> [WORK TO BE COMPLETED]:
Before copying, find the line below that contains "Artificial Intelligence (AI)-driven discovery"; then return it and all later lines exactly, up to and including the final line, with no pictures.

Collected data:
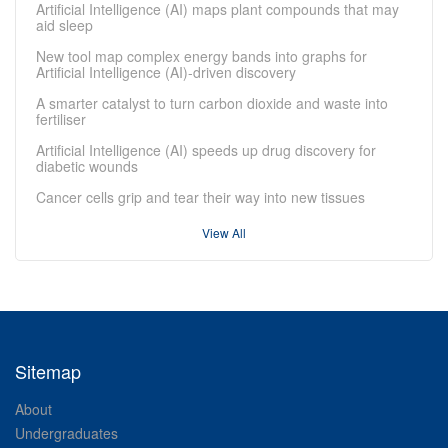
Artificial Intelligence (AI) maps plant compounds that may
aid sleep
New tool map complex energy bands into graphs for
Artificial Intelligence (AI)-driven discovery
A smarter catalyst to turn carbon dioxide and waste into
fertiliser
Artificial Intelligence (AI) speeds up drug discovery for
diabetic wounds
Cancer cells grip and tear their way into new tissues
View All
Sitemap
About
Undergraduates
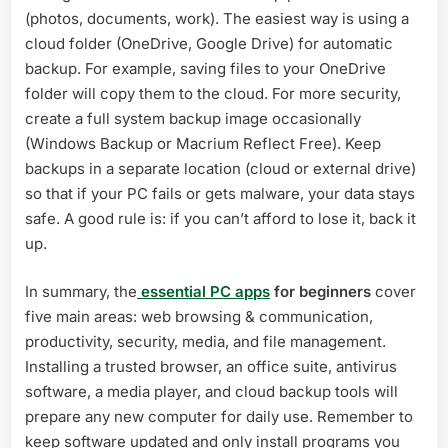
(photos, documents, work). The easiest way is using a
cloud folder (OneDrive, Google Drive) for automatic
backup. For example, saving files to your OneDrive
folder will copy them to the cloud. For more security,
create a full system backup image occasionally
(Windows Backup or Macrium Reflect Free). Keep
backups in a separate location (cloud or external drive)
so that if your PC fails or gets malware, your data stays
safe. A good rule is: if you can’t afford to lose it, back it
up.
In summary, the
essential PC apps
for beginners
cover
five main areas: web browsing & communication,
productivity, security, media, and file management.
Installing a trusted browser, an office suite, antivirus
software, a media player, and cloud backup tools will
prepare any new computer for daily use. Remember to
keep software updated and only install programs you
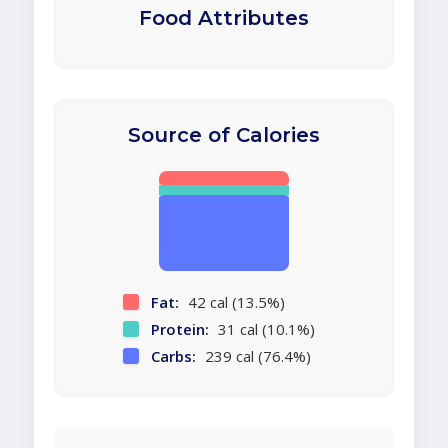
Food Attributes
Source of Calories
Fat:
42 cal (13.5%)
Protein:
31 cal (10.1%)
Carbs:
239 cal (76.4%)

> [EXERCISE OUTPUT]:
Artificial Intelligence (AI)-driven discovery
A smarter catalyst to turn carbon dioxide and waste into
fertiliser
Artificial Intelligence (AI) speeds up drug discovery for
diabetic wounds
Cancer cells grip and tear their way into new tissues
View All
Sitemap
About
Undergraduates
(photos, documents, work). The easiest way is using a
cloud folder (OneDrive, Google Drive) for automatic
backup. For example, saving files to your OneDrive
folder will copy them to the cloud. For more security,
create a full system backup image occasionally
(Windows Backup or Macrium Reflect Free). Keep
backups in a separate location (cloud or external drive)
so that if your PC fails or gets malware, your data stays
safe. A good rule is: if you can’t afford to lose it, back it
up.
In summary, the
essential PC apps
for beginners
cover
five main areas: web browsing & communication,
productivity, security, media, and file management.
Installing a trusted browser, an office suite, antivirus
software, a media player, and cloud backup tools will
prepare any new computer for daily use. Remember to
keep software updated and only install programs you
Food Attributes
Source of Calories
Fat:
42 cal (13.5%)
Protein:
31 cal (10.1%)
Carbs:
239 cal (76.4%)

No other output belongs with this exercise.